The New Democratic Party's youth wing has decided not to call on its members to replace Tom Mulcair after the NDP Leader privately addressed the group the day before the party's convention gets under way on Friday.
In a closed-door vote on Thursday that was evenly split, the Young New Democrats opted not to publicly disavow Mr. Mulcair, even after the executive issued an open letter calling for generational renewal and "a new style of leadership."
Some believe the tight vote will be emblematic of the results of the leadership review on Sunday.
"It's divided. It shows there are different opinions," said Sean English, a young delegate from Montreal.
Mr. Mulcair has refused to say how much support he thinks he needs to continue on as leader, referring only to the same "type" of number as 70 per cent put forward by outgoing party president Rebecca Blaikie. The NDP's constitution requires a result of 50 per cent plus one to remain but, historically, party leaders in Canada have only stayed on with much more support.
About 1,500 delegates from across the country, with strong regional representation expected from the western provinces and Ontario, will decide Mr. Mulcair's fate. Several hundred delegates will be attending from the five labour unions whose leaders have come out in support of Mr. Mulcair's leadership, while other riding associations across the country say their members are divided.
The convention begins on Friday with a speech from Canadian Labour Congress president Hassan Yussuff, who has said Mr. Mulcair does not deserve another term as NDP Leader and predicted he will win less than 60 per cent of the vote on Sunday. Other speakers include Ontario NDP Leader Andrea Horwath on Friday and Alberta NDP Premier Rachel Notley on Saturday.

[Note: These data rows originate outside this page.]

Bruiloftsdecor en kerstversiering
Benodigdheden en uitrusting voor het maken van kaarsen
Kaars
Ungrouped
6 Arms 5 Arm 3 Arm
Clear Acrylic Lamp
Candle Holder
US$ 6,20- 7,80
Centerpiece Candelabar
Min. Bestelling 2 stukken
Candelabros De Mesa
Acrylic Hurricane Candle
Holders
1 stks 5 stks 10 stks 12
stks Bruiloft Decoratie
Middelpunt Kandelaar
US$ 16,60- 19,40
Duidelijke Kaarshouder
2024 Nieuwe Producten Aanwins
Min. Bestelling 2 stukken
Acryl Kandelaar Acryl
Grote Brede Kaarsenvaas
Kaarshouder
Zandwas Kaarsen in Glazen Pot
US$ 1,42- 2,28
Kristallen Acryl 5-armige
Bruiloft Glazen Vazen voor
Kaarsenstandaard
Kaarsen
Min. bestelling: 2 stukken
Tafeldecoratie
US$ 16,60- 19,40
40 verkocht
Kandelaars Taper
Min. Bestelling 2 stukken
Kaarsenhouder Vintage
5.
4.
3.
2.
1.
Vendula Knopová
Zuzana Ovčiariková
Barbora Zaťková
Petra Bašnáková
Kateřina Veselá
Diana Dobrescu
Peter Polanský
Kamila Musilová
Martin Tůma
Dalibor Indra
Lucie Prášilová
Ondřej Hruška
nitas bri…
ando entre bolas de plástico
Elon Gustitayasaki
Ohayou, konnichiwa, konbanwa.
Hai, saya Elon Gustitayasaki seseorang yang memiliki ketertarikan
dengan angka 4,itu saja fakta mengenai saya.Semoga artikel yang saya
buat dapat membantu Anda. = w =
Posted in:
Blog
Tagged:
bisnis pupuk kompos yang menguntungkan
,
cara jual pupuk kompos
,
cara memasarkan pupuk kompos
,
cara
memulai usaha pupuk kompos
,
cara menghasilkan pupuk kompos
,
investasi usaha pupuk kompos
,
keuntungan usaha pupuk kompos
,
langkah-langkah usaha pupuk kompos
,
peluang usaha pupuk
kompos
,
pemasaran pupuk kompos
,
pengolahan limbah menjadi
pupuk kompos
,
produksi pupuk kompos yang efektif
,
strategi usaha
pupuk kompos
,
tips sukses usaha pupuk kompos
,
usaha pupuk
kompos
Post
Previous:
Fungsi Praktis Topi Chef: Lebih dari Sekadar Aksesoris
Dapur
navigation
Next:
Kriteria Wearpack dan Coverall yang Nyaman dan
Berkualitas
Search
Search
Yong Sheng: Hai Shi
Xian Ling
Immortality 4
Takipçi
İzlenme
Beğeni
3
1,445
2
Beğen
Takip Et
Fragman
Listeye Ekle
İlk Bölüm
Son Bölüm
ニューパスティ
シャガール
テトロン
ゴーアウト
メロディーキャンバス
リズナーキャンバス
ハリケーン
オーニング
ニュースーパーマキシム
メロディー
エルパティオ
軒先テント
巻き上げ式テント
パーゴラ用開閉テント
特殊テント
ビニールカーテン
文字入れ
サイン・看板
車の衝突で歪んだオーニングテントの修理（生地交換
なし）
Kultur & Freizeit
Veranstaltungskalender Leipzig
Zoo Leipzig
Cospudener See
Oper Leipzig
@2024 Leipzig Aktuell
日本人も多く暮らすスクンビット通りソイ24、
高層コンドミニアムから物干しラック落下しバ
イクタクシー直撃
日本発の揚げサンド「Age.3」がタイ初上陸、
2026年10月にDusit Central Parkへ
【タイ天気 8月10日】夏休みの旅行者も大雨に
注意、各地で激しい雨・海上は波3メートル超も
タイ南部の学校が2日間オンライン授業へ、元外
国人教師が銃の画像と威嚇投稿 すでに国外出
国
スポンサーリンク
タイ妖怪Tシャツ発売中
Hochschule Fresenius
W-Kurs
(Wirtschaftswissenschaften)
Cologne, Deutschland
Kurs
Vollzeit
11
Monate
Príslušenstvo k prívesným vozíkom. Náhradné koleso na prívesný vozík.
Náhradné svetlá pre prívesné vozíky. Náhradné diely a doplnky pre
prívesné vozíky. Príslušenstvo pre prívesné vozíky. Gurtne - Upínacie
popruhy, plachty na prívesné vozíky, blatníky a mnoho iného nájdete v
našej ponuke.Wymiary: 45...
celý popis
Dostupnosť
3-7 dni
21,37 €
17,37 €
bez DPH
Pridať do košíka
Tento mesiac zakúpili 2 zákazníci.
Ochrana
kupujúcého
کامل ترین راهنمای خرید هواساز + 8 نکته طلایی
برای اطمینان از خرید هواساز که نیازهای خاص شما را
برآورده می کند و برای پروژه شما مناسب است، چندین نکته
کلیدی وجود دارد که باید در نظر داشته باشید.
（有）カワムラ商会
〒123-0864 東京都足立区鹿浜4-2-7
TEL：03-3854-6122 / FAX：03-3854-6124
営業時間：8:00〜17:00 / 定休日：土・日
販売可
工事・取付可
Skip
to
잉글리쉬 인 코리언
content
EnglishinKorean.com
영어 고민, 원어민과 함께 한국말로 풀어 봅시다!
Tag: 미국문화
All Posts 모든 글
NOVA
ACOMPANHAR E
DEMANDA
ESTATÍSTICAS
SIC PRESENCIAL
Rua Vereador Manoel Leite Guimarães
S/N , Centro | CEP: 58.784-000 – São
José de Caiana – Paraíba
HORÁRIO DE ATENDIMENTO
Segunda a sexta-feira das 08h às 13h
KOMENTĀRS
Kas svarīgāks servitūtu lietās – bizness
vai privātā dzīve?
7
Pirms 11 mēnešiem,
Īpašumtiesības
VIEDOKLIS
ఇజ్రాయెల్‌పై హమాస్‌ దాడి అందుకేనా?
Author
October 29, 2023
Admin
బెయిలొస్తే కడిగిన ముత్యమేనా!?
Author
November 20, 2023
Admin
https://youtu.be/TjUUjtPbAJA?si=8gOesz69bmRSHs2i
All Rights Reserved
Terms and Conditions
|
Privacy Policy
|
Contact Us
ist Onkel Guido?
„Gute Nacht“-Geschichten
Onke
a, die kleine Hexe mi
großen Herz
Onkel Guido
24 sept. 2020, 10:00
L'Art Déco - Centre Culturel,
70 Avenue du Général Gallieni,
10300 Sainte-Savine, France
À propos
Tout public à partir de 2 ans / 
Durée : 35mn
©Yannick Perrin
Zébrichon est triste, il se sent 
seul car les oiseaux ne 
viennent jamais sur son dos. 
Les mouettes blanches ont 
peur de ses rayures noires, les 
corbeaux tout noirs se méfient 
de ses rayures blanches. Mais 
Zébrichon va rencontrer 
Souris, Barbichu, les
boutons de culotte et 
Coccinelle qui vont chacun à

The roughly 80 youth delegates attending the convention will not be voting as a block and instead will make their own decisions on the leadership issue.
"We're already [getting] an opportunity to vote in the leadership review," said Nasha Brownridge, a youth delegate from Ottawa. "To me, it doesn't make sense for the organization as a whole to take that position when we're all going to get individual votes."
Others were disappointed by the youth wing's decision not to take a stand on Mr. Mulcair's leadership.
"The last election did not go well. It's a simple fact. I don't believe that a second try would have a different result," said John Hutton, a youth delegate from Halifax.
Mr. Mulcair spoke to the group and took questions for almost an hour on topics that included decriminalizing marijuana, supporting Palestinians and opposing the Trans-Pacific Partnership trade deal, according to youth members in the room. The session was not open to media.
"He acknowledged their concerns about the past campaign and he vowed to work closer with them going forward," Mr. Mulcair's spokesman, George Smith, wrote in an e-mail. "He also took the opportunity to thank them for all their hard work during the campaign."
The youth wing's outgoing secretary, Stefan Avlijas, who is calling for a leadership review, said he believes Mr. Mulcair is now "seeing which way the political winds are blowing."
Still, he said, Mr. Mulcair acknowledged the concerns laid out in the organization's letter, which noted that young people were not properly consulted during the last election campaign.
"It's heartening to see that the grassroots of the party still have the power in order to be able to direct change," Mr. Avlijas said.